During the parade, tradition is to shower the onlookers with beads and trinkets (usually left over from Mardi Gras a few weeks earlier) but most coveted were heads of cabbage – leafy green projectiles purchased at the French Market earlier that morning. To round out the ammunition we had potatoes and onions. Other vehicles reportedly carried carrots in their arsenal, but I don’t remember having those, possibly because they looked too much like missiles.
During my first ride I quickly learned that appeasing a crowd from inside a convertible is different from standing several feet up on a float.
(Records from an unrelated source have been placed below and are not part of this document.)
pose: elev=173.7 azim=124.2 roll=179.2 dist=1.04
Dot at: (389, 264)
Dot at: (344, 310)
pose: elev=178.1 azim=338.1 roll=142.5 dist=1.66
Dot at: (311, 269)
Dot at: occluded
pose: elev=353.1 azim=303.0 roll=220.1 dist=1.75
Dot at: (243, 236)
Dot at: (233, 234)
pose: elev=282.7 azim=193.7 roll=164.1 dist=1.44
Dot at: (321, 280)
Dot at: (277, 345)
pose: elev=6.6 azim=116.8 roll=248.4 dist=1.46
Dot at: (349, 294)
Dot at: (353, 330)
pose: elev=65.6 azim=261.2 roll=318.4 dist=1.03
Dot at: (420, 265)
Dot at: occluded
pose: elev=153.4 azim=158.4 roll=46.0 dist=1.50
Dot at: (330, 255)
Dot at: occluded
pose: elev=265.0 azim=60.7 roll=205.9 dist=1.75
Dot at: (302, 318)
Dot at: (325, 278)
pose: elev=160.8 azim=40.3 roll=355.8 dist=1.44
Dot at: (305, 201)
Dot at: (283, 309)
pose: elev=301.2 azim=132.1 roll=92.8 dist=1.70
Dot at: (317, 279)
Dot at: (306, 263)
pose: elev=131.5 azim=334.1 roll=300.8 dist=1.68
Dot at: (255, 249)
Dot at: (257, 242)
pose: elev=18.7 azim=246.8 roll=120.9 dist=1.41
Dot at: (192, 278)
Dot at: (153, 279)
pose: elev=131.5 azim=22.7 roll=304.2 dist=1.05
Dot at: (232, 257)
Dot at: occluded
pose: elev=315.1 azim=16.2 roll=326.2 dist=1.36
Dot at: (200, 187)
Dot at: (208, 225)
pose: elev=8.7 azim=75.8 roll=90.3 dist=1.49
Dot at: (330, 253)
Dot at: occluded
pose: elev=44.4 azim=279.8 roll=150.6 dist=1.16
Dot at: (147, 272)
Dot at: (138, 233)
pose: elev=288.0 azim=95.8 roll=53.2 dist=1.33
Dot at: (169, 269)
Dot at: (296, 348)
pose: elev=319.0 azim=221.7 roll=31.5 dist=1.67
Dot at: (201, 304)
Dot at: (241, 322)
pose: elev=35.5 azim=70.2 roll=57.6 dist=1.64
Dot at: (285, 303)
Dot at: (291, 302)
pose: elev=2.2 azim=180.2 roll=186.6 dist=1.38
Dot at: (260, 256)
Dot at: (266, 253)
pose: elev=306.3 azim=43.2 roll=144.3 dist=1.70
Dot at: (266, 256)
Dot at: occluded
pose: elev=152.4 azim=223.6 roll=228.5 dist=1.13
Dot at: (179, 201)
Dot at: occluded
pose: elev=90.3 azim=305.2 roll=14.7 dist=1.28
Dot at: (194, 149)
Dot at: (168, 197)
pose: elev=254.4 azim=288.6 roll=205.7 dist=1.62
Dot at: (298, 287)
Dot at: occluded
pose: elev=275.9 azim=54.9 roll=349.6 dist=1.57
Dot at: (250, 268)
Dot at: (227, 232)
Especially as the parade moved through the crowd crush along Magazine Street, some spectators found it easier to appease themselves just by reaching in the car and taking what they wanted rather than to rely on my name for its benevolence. Most others were far more passive, but it was hard to overlook that mournful stare from a woman who held a pot with the open side facing me. My making a successful throw was apparently all she needed for preparing dinner. (Then, I noticed the stash of already collected cabbages in a pot behind her.)
Meanwhile, my friend, the politician, had more to gain by shaking hands and introducing himself. I, on the other hand, was not someone that anyone needed to know.
I spent more time guarding the cabbage.Then I had a break. I noticed a man standing above the crowd on the overhang of a nearby shop. Instinctively, I reached for the potato bag.
We made eye contact. And then I was overcome by the male primal urge to fling the potato at him like an outfielder making the throw toward home plate. Miraculously, we connected. The imagination’s inner voice was that of a cheering crowd accompanied by an excited radio announcer gushing about the throw.
From then my objective changed. Anyone who wanted cabbages could take what they wanted. I was more interested in the spectators on overhangs and balconies. Not every throw hit the spot but my left throwing arm was getting a long overdue workout.
Last week, the various St. Patrick's parade organizers announced that potatoes, onions and any other hard vegetables were not allowed to be thrown anymore. Cabbages were still OK, but they had to be gently tossed underhanded. Apparently, other males had felt their primal urge, too, and played hard ball with the vegetables, resulting in lawsuits against the parade groups. I have not ridden in the parade lately, but I am disappointed.
No longer will I have a chance to prefect my curve ball Irish potato.